On parle de parcelle agroforestière, ou agroforêt, lorsque le paysan exploite des palmiers au sein de la forêt primaire, en opposition avec les plantations qui sont souvent des monocultures. A l’origine, les arbres ainsi exploités avaient poussé naturellement. Aujourd’hui, il s’agit davantage de mixer des plantations de palmier avec d’autres cultures, ou de planter des palmiers à proximité des villages. L’agroforêt se définit donc par son extension spatiale limitée et la variété des espèces végétales présentes.

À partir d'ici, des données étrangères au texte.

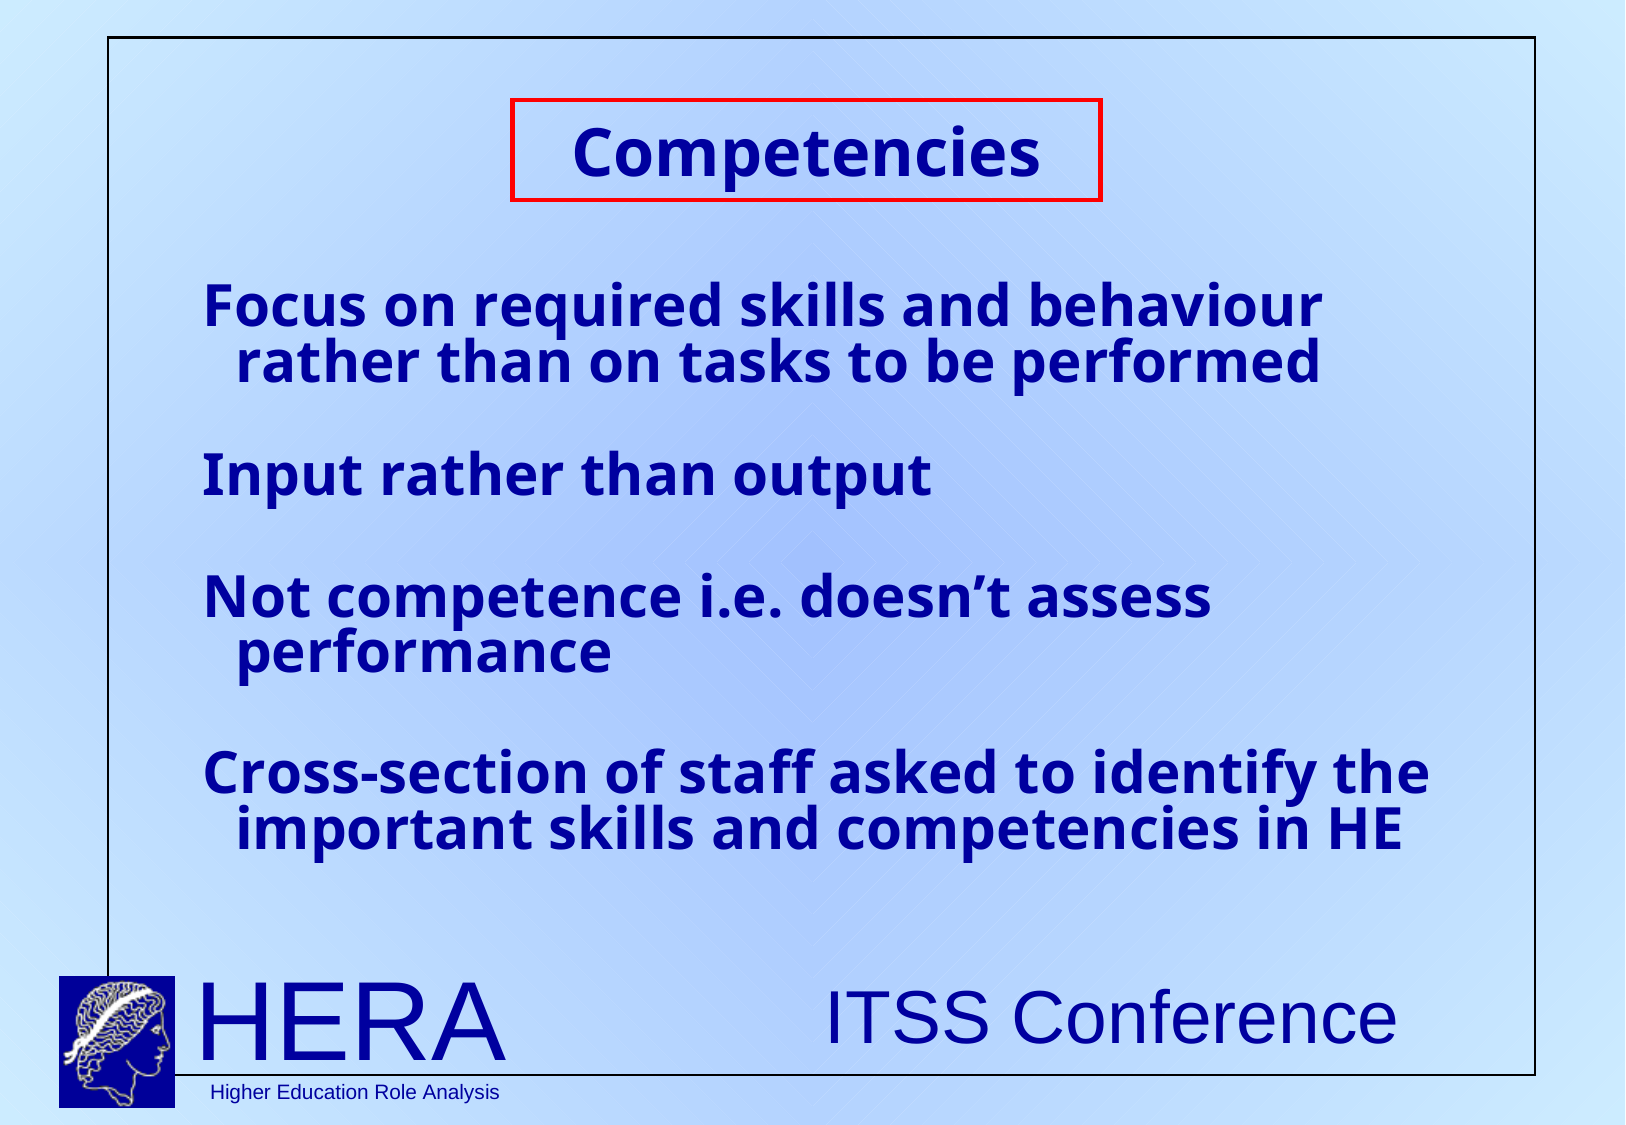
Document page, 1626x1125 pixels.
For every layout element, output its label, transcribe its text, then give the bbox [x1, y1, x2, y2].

text_box Competencies [512, 99, 1101, 201]
picture [59, 976, 175, 1108]
text_box Focus on required skills and behaviour rather than on tasks to be performed Input rather than output Not competence i.e. doesn’t assess performance Cross-section of staff asked to identify the important skills and competencies in HE [187, 274, 1450, 813]
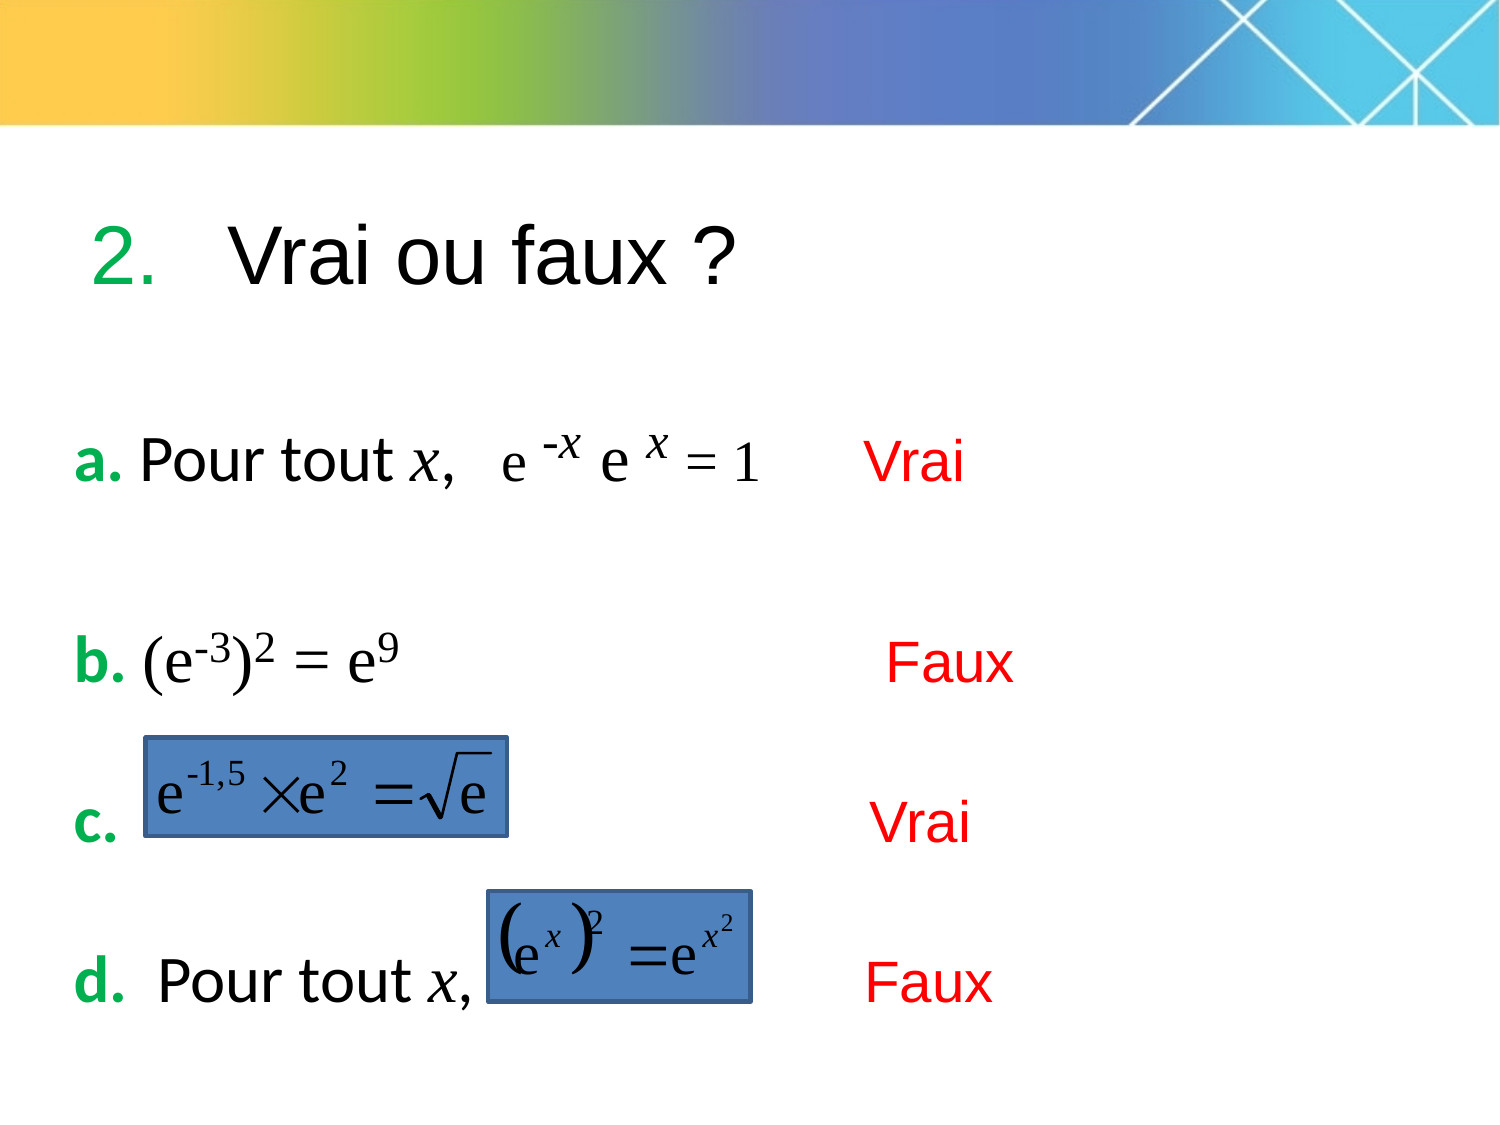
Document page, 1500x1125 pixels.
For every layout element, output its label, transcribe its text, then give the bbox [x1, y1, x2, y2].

chart [147, 739, 505, 835]
chart [490, 893, 749, 1000]
text_box a. Pour tout x, e -x e x = 1 Vrai b. (e-3)2 = e9 Faux c. Vrai d. Pour tout x, Faux [58, 398, 1442, 1030]
text_box Vrai ou faux ? [75, 164, 1500, 338]
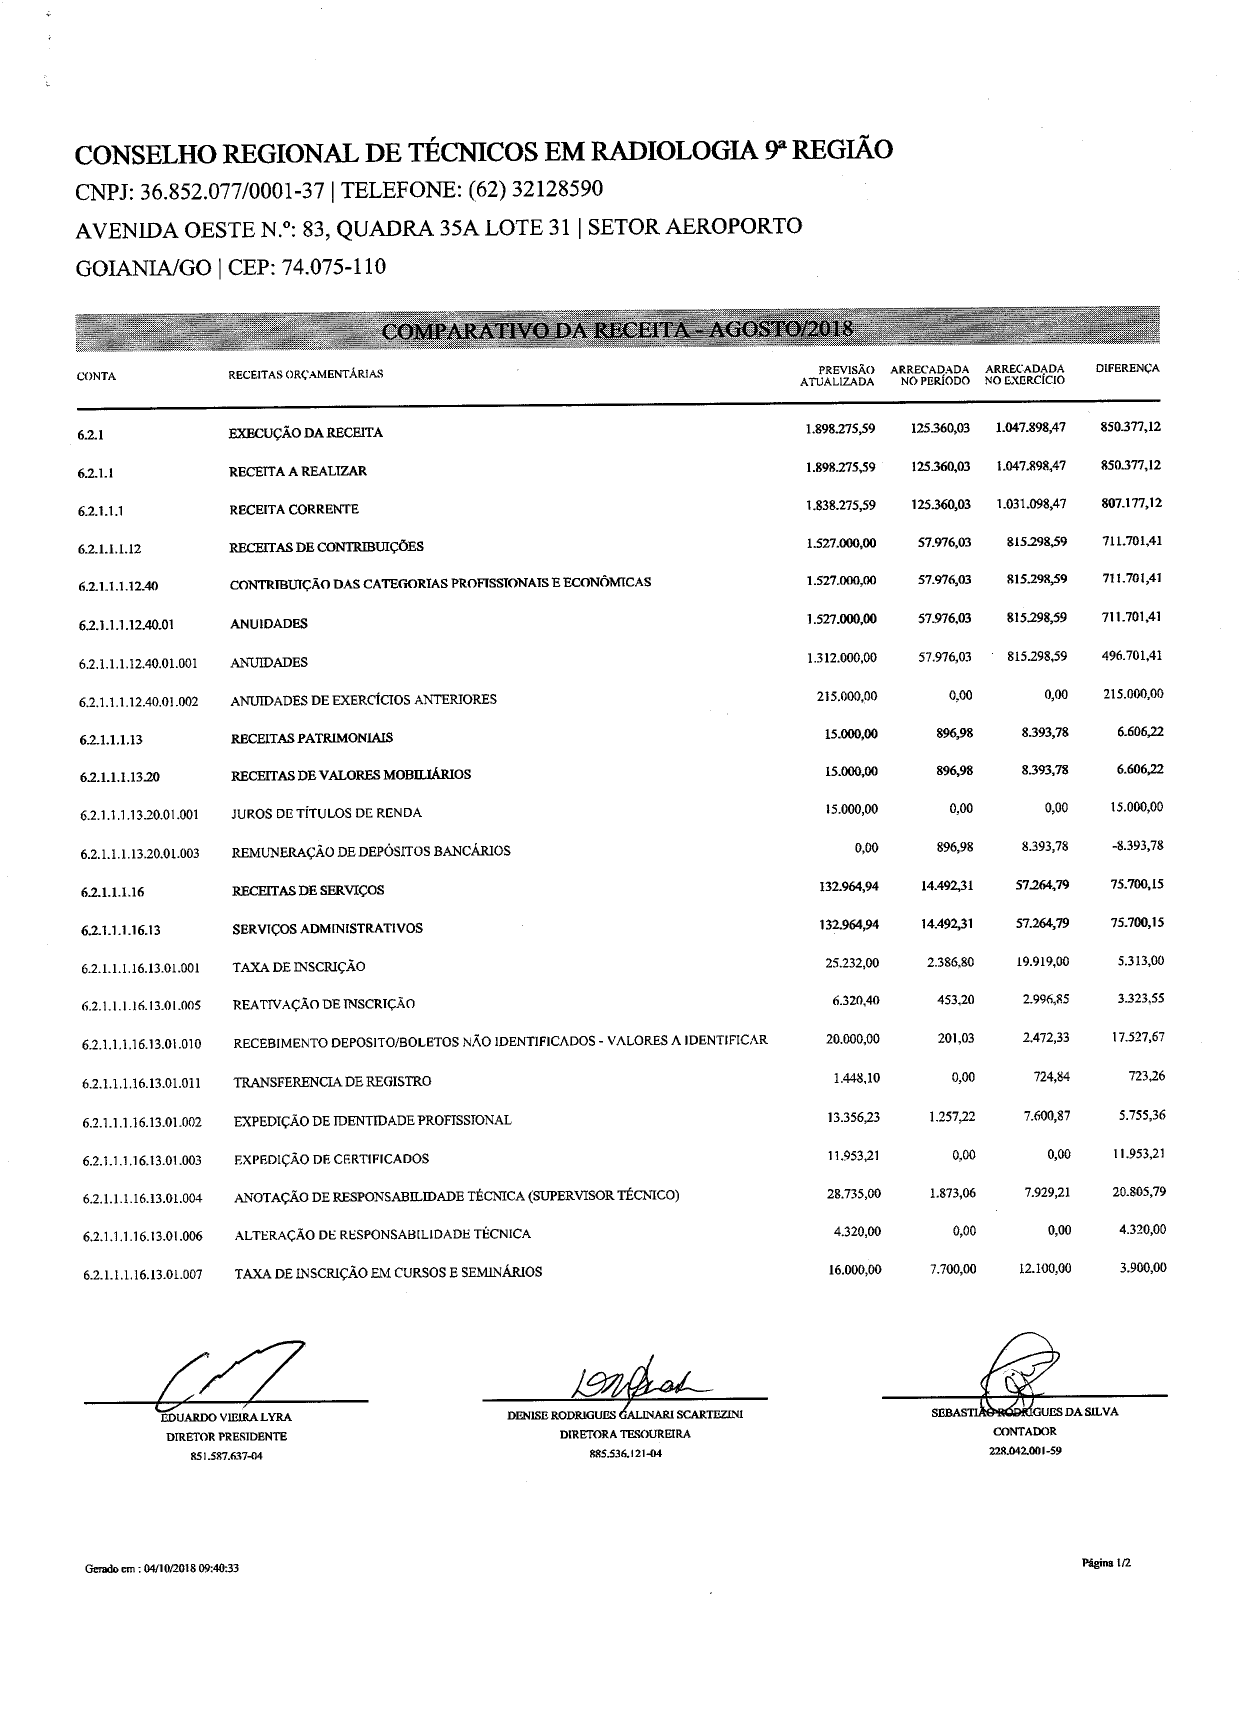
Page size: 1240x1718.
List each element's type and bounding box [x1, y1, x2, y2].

text_box [0, 0, 1239, 1717]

Permettent-elles la conservation de la biodiversité ?
Cette pratique présente l’avantage immédiat de rapprocher les plantations de la forêt primaire, considérée comme un idéal de biodiversité. « Results of several recent studies suggest that such systems contribute to biodiversity conservation by providing habitat to a number of forest species outside protected areas » (Les résultats de plusieurs études menées récemment suggèrent que de tels systèmes contribuent à la conservation de la biodiversité, en garantissant un habitat à bon nombre d’espèces forestières, au-delà des zones protégées), soutiennent des chercheurs du Oxford Long-term Ecology Laboratory. [1] Le point-clef se situe au niveau de la qualité de la biodiversité. Il existe un consensus parmi les chercheurs occidentaux : les espèces présentes sont différentes. « Although high in richness and similarity, agroforestry systems are arguably impoverished in endemic and specialist forest species, which are often exclusively found in oldgrowth forest. » (Malgré leur proximité avec la biodiversité des forêts et leur richesse, les systèmes agroforestiers sont remarquablement pauvres en espèces endémiques et typiquement forestières, que l’on ne trouve souvent qu’exclusivement dans les vieilles forêts primaires). [1]
Sont-elles économiquement viables ? Et sont-elles adaptées au palmier ?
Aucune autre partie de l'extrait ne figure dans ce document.